Work order »
Please quote exactly the lines below from the line containing "Does the neurite" to the line containing "Outline the neurite", both lines included, and nothing else.

Dataset records »
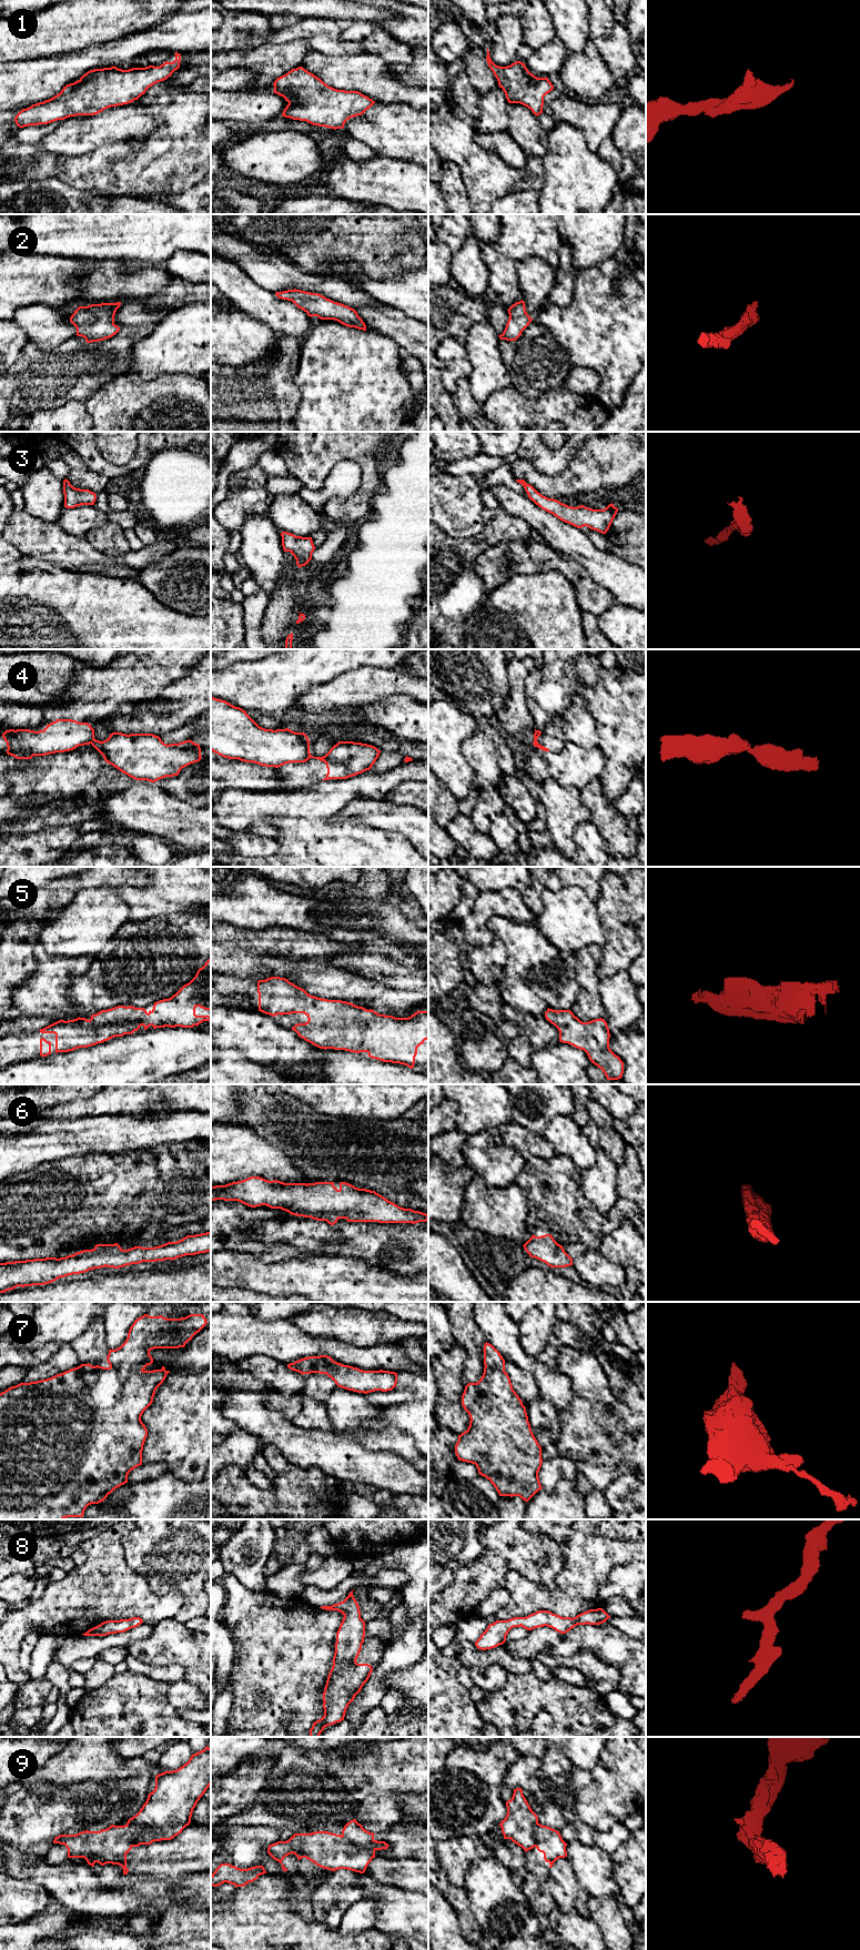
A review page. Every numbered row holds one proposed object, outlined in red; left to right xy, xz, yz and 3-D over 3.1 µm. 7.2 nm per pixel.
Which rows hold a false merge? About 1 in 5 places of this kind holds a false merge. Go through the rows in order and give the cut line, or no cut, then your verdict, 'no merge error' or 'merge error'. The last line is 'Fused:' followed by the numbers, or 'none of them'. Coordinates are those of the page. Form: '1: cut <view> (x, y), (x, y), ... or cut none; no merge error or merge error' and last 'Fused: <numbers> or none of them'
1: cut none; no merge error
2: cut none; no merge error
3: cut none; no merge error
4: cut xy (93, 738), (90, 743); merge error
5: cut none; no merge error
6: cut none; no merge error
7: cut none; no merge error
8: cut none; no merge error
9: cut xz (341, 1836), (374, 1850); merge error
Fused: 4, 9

--

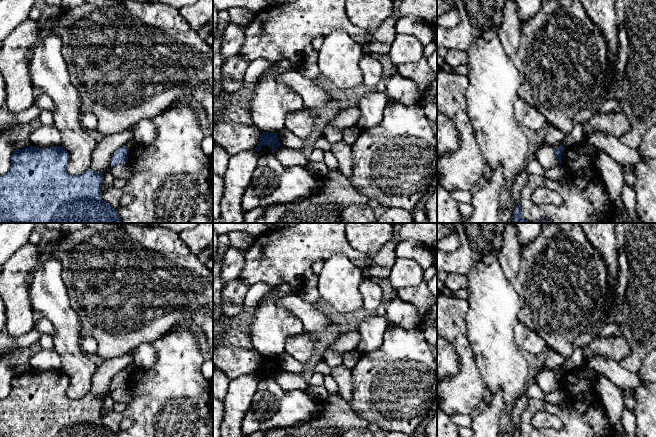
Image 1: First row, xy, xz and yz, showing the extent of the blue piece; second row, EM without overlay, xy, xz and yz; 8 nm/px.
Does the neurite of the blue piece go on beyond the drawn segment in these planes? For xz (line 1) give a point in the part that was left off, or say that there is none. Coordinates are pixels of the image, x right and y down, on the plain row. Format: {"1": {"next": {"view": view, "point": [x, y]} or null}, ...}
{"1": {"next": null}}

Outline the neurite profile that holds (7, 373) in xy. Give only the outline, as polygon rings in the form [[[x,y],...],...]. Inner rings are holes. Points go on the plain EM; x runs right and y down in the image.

Solution to this exercise »
Does the neurite of the blue piece go on beyond the drawn segment in these planes? For xz (line 1) give a point in the part that was left off, or say that there is none. Coordinates are pixels of the image, x right and y down, on the plain row. Format: {"1": {"next": {"view": view, "point": [x, y]} or null}, ...}
{"1": {"next": null}}

Outline the neurite profile that holds (7, 373) in xy. Give only the outline, as polygon rings in the form [[[x,y],...],...]. Inner rings are holes. Points go on the plain EM; x runs right and y down in the image.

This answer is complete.